Question

assume the ammeter shown in figure 9 - 11 has an internal resistance of 60 ω with a maximum (full - scale) current of 25 ma. a shunt (parallel) resistance is required that will allow the meter to read a total of 250 ma by allowing 25 ma through the meter and the rest through the shunt. (a) what is the current in the shunt resistor? (b) specify the resistance and wattage rating of the shunt resistor.

Explanation:

Step1: Calculate current in shunt resistor

In a parallel - circuit for ammeter shunt, the total current $I_T$ is the sum of the current through the ammeter $I_M$ and the current through the shunt resistor $I_{sh}$. Given $I_T = 250\ mA$ and $I_M=25\ mA$, we use the formula $I_{sh}=I_T - I_M$.
$I_{sh}=250\ mA - 25\ mA=225\ mA$

Step2: Calculate shunt resistance

Since the voltage across the ammeter $V_M$ and the shunt resistor $V_{sh}$ is the same in parallel. First, find the voltage across the ammeter using Ohm's law $V = IR$. For the ammeter, $V_M=I_MR_M$, where $I_M = 25\times10^{- 3}\ A$ and $R_M = 60\ \Omega$. So $V_M=(25\times10^{-3}\ A)\times60\ \Omega = 1.5\ V$. Then, for the shunt resistor, using Ohm's law $R_{sh}=\frac{V_{sh}}{I_{sh}}$, and since $V_{sh}=V_M = 1.5\ V$ and $I_{sh}=225\times10^{-3}\ A$, we have $R_{sh}=\frac{1.5\ V}{225\times10^{-3}\ A}=\frac{1.5}{0.225}\ \Omega=\frac{20}{3}\Omega\approx6.67\ \Omega$.
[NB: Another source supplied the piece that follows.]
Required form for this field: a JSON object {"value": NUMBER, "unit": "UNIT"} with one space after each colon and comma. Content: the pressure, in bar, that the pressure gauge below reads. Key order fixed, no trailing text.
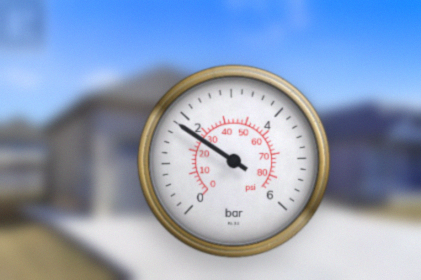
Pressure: {"value": 1.8, "unit": "bar"}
Step3: Calculate wattage rating of shunt resistor

Use the power formula $P = VI$. For the shunt resistor, $P_{sh}=V_{sh}I_{sh}$. Substituting $V_{sh}=1.5\ V$ and $I_{sh}=225\times10^{-3}\ A$, we get $P_{sh}=1.5\ V\times225\times10^{-3}\ A = 0.3375\ W$.

Answer:

(a) The current in the shunt resistor is $225\ mA$.
(b) The resistance of the shunt resistor is $\frac{20}{3}\Omega\approx6.67\ \Omega$ and the wattage rating is $0.3375\ W$.